### Written task:
Please reproduce the following records exactly as they appear.

________

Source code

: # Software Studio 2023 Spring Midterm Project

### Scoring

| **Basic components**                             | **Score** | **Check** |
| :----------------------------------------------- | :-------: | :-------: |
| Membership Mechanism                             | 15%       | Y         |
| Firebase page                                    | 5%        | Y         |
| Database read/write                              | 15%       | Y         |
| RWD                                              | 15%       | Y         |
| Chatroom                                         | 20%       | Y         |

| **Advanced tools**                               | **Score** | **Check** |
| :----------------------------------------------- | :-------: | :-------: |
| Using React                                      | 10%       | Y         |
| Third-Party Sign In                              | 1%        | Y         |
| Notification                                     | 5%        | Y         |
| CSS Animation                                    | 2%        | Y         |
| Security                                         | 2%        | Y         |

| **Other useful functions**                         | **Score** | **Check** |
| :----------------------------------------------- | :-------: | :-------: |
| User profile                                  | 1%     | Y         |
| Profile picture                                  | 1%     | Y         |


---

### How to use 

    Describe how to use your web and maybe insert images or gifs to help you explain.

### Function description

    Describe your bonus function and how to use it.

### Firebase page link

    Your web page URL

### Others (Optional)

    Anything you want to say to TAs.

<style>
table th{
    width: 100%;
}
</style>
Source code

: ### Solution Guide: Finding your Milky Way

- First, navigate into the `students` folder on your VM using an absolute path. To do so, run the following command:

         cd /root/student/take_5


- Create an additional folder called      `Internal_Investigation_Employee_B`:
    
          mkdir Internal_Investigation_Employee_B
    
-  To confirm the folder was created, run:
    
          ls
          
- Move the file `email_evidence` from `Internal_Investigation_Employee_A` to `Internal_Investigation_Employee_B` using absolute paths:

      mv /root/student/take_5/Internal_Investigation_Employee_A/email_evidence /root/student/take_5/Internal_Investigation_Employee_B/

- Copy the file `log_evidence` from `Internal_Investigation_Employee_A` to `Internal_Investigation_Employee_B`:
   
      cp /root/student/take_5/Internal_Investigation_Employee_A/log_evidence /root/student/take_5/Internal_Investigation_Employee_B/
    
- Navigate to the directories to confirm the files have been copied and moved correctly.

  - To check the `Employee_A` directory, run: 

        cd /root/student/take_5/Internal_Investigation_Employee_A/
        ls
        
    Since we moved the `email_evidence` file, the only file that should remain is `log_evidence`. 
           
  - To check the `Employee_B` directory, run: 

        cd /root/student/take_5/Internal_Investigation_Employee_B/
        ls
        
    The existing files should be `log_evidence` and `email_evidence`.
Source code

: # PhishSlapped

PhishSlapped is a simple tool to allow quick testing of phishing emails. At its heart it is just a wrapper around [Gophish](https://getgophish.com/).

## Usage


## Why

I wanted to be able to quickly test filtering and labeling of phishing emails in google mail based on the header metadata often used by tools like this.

________

### Task output:
Source code

: # Software Studio 2023 Spring Midterm Project

### Scoring

| **Basic components**                             | **Score** | **Check** |
| :----------------------------------------------- | :-------: | :-------: |
| Membership Mechanism                             | 15%       | Y         |
| Firebase page                                    | 5%        | Y         |
| Database read/write                              | 15%       | Y         |
| RWD                                              | 15%       | Y         |
| Chatroom                                         | 20%       | Y         |

| **Advanced tools**                               | **Score** | **Check** |
| :----------------------------------------------- | :-------: | :-------: |
| Using React                                      | 10%       | Y         |
| Third-Party Sign In                              | 1%        | Y         |
| Notification                                     | 5%        | Y         |
| CSS Animation                                    | 2%        | Y         |
| Security                                         | 2%        | Y         |

| **Other useful functions**                         | **Score** | **Check** |
| :----------------------------------------------- | :-------: | :-------: |
| User profile                                  | 1%     | Y         |
| Profile picture                                  | 1%     | Y         |


---

### How to use 

    Describe how to use your web and maybe insert images or gifs to help you explain.

### Function description

    Describe your bonus function and how to use it.

### Firebase page link

    Your web page URL

### Others (Optional)

    Anything you want to say to TAs.

<style>
table th{
    width: 100%;
}
</style>
Source code

: ### Solution Guide: Finding your Milky Way

- First, navigate into the `students` folder on your VM using an absolute path. To do so, run the following command:

         cd /root/student/take_5


- Create an additional folder called      `Internal_Investigation_Employee_B`:
    
          mkdir Internal_Investigation_Employee_B
    
-  To confirm the folder was created, run:
    
          ls
          
- Move the file `email_evidence` from `Internal_Investigation_Employee_A` to `Internal_Investigation_Employee_B` using absolute paths:

      mv /root/student/take_5/Internal_Investigation_Employee_A/email_evidence /root/student/take_5/Internal_Investigation_Employee_B/

- Copy the file `log_evidence` from `Internal_Investigation_Employee_A` to `Internal_Investigation_Employee_B`:
   
      cp /root/student/take_5/Internal_Investigation_Employee_A/log_evidence /root/student/take_5/Internal_Investigation_Employee_B/
    
- Navigate to the directories to confirm the files have been copied and moved correctly.

  - To check the `Employee_A` directory, run: 

        cd /root/student/take_5/Internal_Investigation_Employee_A/
        ls
        
    Since we moved the `email_evidence` file, the only file that should remain is `log_evidence`. 
           
  - To check the `Employee_B` directory, run: 

        cd /root/student/take_5/Internal_Investigation_Employee_B/
        ls
        
    The existing files should be `log_evidence` and `email_evidence`.
Source code

: # PhishSlapped

PhishSlapped is a simple tool to allow quick testing of phishing emails. At its heart it is just a wrapper around [Gophish](https://getgophish.com/).

## Usage


## Why

I wanted to be able to quickly test filtering and labeling of phishing emails in google mail based on the header metadata often used by tools like this.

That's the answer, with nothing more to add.